[287]: On voit que l'expression des lutteurs, tomber quelqu'un, n'est pas nouvelle.

[288]: Route ou roupte, pour déroute, de ruptus, rompu. Pasquier et Cl. Fauchet employent souvent ce mot dans ce sens.

[289]: Philippe II avoit en effet alors un ambassadeur près d'Amurat pour nouer avec lui des relations qui aboutirent à une longue trève, puis à une paix définitive. V. Hammer, Hist. de l'empire ottoman, t. 7, p. 52, 140.

[290]: Ce mot, comme doute et quelques autres, fut du masculin jusqu'à La Fontaine, qui a dit dans son conte de Richard Minutolo:

. . . . . . . . Et les dieux
En ce rencontre ont tout fait pour le mieux.

[291]: Dans le Catalogue de l'histoire de France (t. 1er, p. 544), cette pièce est mise sous le no 2165, avec la date de 1623, et se trouve ainsi rangée dans la catégorie de celles qui furent faites cette année-là au sujet d'un assez long séjour de Louis XIII à Fontainebleau. V. notre tome 2, p. 134, note.

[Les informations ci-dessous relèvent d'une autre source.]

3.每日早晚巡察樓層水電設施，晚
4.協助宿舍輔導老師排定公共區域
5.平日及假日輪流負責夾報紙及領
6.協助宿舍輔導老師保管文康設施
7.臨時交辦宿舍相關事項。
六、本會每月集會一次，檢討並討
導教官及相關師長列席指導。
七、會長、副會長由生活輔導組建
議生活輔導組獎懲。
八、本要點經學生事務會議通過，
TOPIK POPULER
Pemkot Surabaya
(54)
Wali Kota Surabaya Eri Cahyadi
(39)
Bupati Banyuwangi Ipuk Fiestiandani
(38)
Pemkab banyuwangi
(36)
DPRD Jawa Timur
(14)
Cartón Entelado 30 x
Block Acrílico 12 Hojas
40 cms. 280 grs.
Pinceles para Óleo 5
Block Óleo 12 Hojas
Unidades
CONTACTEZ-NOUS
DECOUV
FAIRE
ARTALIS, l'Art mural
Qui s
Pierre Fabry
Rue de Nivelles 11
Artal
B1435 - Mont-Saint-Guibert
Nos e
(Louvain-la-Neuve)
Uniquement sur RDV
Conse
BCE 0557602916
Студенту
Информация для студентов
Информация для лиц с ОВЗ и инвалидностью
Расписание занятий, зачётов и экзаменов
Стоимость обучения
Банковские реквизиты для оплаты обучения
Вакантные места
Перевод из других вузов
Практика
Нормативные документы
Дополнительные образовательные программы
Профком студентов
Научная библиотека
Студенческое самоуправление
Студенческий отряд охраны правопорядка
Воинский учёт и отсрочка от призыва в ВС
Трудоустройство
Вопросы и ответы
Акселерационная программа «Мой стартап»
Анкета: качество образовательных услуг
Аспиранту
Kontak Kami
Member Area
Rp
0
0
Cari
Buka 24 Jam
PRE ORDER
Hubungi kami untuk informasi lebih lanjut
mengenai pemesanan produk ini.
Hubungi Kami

[292]: On croyoit, d'après Aristote, que la huppe ne faisoit pas de nid et alloit pondre dans celui des autres oiseaux. Pline avoit fait au coucou la même réputation, et de là étoit venu le mot de cocu, pris, bien entendu, dans l'acception active, et non dans le sens passif, qui lui est indûment resté. Du temps de Henri Estienne, le cocuant, aussi bien que le cocufié, étoit appelé cocu. Le dernier même ne prenoit ce nom que par pure antiphrase. V. Dial. du nouv. lang. franç. italianisé, 1579, in-8, p. 93; les Epithètes de De La Porte, Paris, 1571, p. 69; et la brochure de M. de Pétigny, Dissertation étymologique, historique et critique, sur les diverses origines du mot cocu... Blois, 1835, in-18.

[293]: Puput est le nom onomatopique de la huppe. V. Dict. de Trévoux.

[294]: Argent, en argot. Il ne se trouve pas dans le dictionnaire argot-françois mis à la suite du poème de Grandval, le Vice puni, 1725, in-8, p. 106.—Foncer pour donner s'y trouve.

[295]: Il ne faut nous soucier de rien. L'expression il ne m'en chaut est long-temps restée dans le peuple.